If you’re a subscriber then you’ve read my take on the catastrophic collapse of data science in the real-world. Are we witnessing a similar failure in the long term for complex multi-agentic systems? I don’t believe so but agents are certainly receiving the same hype as the faker science role did a decade ago.

Microsoft CEO Satya Nadella even likened deploying an AI agent to the simplicity of creating a Word document or PowerPoint slide. But that’s just the beginning. The real potential lies in orchestrated teams of agents, operating in harmony, capable of solving increasingly sophisticated problems at our command.

Not so fast. A recent research paper from UC Berkley throws a little shade on the new AI superstar. The long term failure rate of multi-agentic systems is just shy of 70%, coming in around 67%. 

Multi-agent AI systems behave like badly managed human teams.

Multi-agent systems suffer from the same dysfunctions that plague human organizations: unclear roles, poor communication, misaligned objectives, and weak quality control. These failure modes aren’t just similar to human team breakdowns—they’re strikingly identical. In fact, one of the core insights from recent research is that many failures in multi-agent LLM systems directly mirror classic flaws in organizational design.

And, as with human teams, the consequences go far beyond inefficiency—they can be catastrophic. The researchers argue that the answer isn’t simply to build bigger models or feed them more data. What’s missing is organizational thinking: clearly defined roles, institutional memory, structured communication, and rigorous verification—all the foundational principles that make human teams work.

The researchers argue that the answer isn’t simply to build bigger models or feed them more data.

The paper, Why Do Multi-Agent LLM Systems Fail?, identifies 14 distinct failure modes common across a wide variety of multi-agent setups. These include unclear objectives, poor adherence to roles, lost context, ignored input, and weak verification processes. Some failures merely lead to inefficiency—but others are more severe, producing incorrect or incomplete outputs with no oversight mechanism in place to catch the mistakes.

What’s most striking is that these aren’t exotic or uniquely “AI” problems.

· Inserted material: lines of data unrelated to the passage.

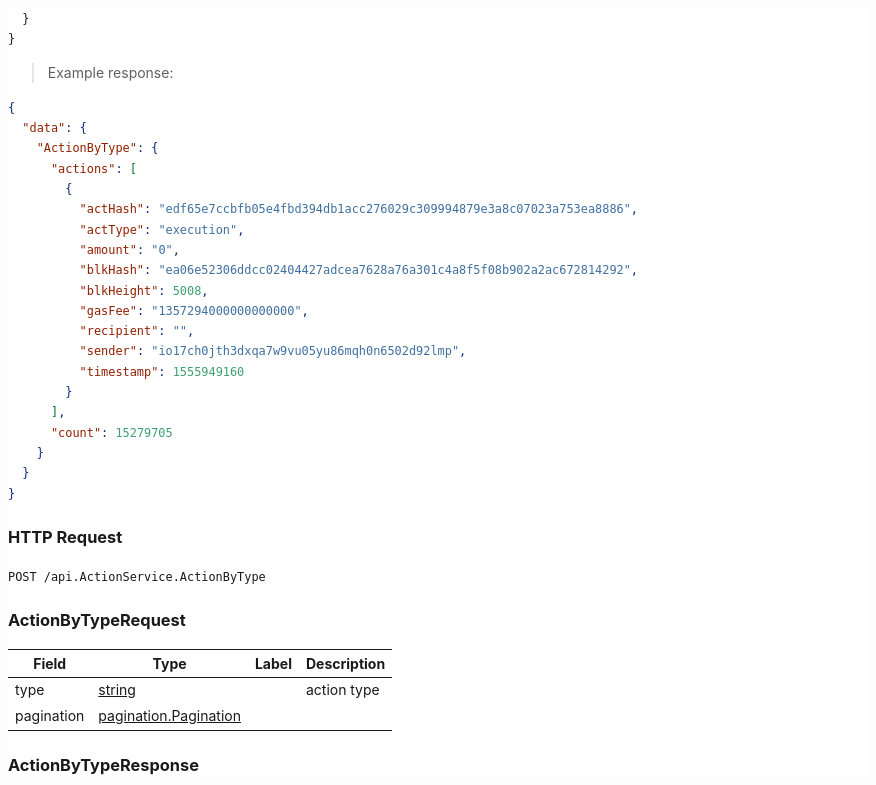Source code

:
 ```graphql
  }
}

```

> Example response:

```json
{
  "data": {
    "ActionByType": {
      "actions": [
        {
          "actHash": "edf65e7ccbfb05e4fbd394db1acc276029c309994879e3a8c07023a753ea8886",
          "actType": "execution",
          "amount": "0",
          "blkHash": "ea06e52306ddcc02404427adcea7628a76a301c4a8f5f08b902a2ac672814292",
          "blkHeight": 5008,
          "gasFee": "1357294000000000000",
          "recipient": "",
          "sender": "io17ch0jth3dxqa7w9vu05yu86mqh0n6502d92lmp",
          "timestamp": 1555949160
        }
      ],
      "count": 15279705
    }
  }
}
```

### HTTP Request

`POST /api.ActionService.ActionByType`

<a name="api-ActionByTypeRequest"></a>

### ActionByTypeRequest



| Field | Type | Label | Description |
| ----- | ---- | ----- | ----------- |
| type | [string](#string) |  | action type |
| pagination | [pagination.Pagination](#pagination-Pagination) |  |  |






<a name="api-ActionByTypeResponse"></a>

### ActionByTypeResponse


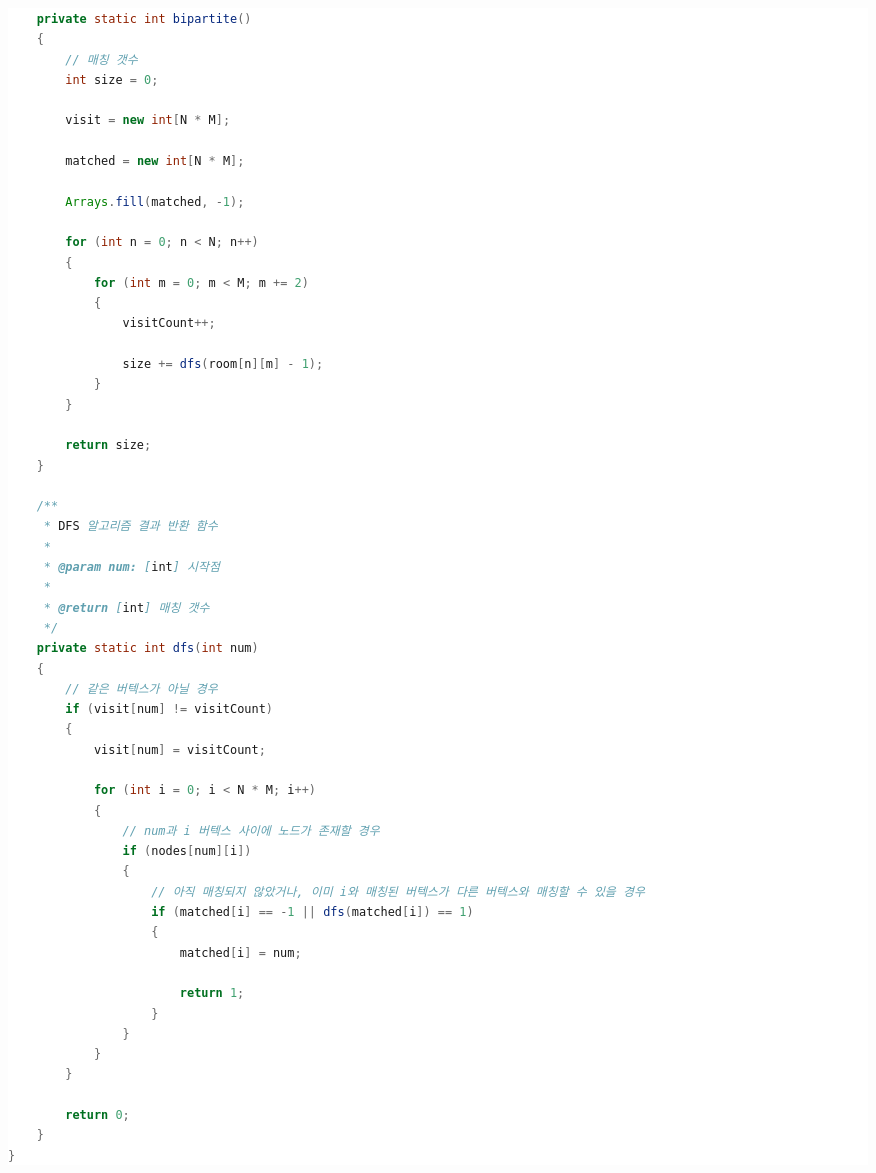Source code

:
 ``` java
	private static int bipartite()
	{
		// 매칭 갯수
		int size = 0;
		
		visit = new int[N * M];
		
		matched = new int[N * M];
		
		Arrays.fill(matched, -1);
		
		for (int n = 0; n < N; n++)
		{
			for (int m = 0; m < M; m += 2)
			{
				visitCount++;
				
				size += dfs(room[n][m] - 1);
			}
		}
		
		return size;
	}
	
	/**
	 * DFS 알고리즘 결과 반환 함수
	 *
	 * @param num: [int] 시작점
	 *
	 * @return [int] 매칭 갯수
	 */
	private static int dfs(int num)
	{
		// 같은 버텍스가 아닐 경우
		if (visit[num] != visitCount)
		{
			visit[num] = visitCount;
			
			for (int i = 0; i < N * M; i++)
			{
				// num과 i 버텍스 사이에 노드가 존재할 경우
				if (nodes[num][i])
				{
					// 아직 매칭되지 않았거나, 이미 i와 매칭된 버텍스가 다른 버텍스와 매칭할 수 있을 경우
					if (matched[i] == -1 || dfs(matched[i]) == 1)
					{
						matched[i] = num;
						
						return 1;
					}
				}
			}
		}
		
		return 0;
	}
}
```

They mirror the same dysfunctions that plague human teams, stemming from the same root causes: confusion, misalignment, and a lack of coordinated oversight.

What’s most striking is that these aren’t exotic or uniquely “AI” problems. 

Multi-agent AI systems aren’t just software—they’re complex systems. And like all complex systems, they come with inherent risks: unpredictable interactions, cascading failures, coordination breakdowns, and fragile handoffs. These systems don’t fail because the models lack intelligence. They fail because the overall system isn’t designed to handle complexity.

That’s what makes the paper’s message so critical. The real challenge isn’t purely technical—it’s organizational. We’re not just building AI agents; we’re building agent teams, workflows, and organizations. And without intentional structures—clear roles, shared memory, robust verification, and graceful failure modes—these systems will fall into the same chaos that undermines poorly managed human teams.

As part of that design process, we must also ask: Where—and when—should humans remain in the loop? At what points in decision-making, escalation, or oversight is human judgment essential? This isn’t about compensating for AI’s limitations—it’s about recognizing the complementarity between human strengths and machine capabilities. The goal is to design systems where humans and AI collaborate safely, effectively, and accountably.

Thanks for reading and have a great day.

Are we fighting Occam's Razor here? Does complexity lead to less reliability?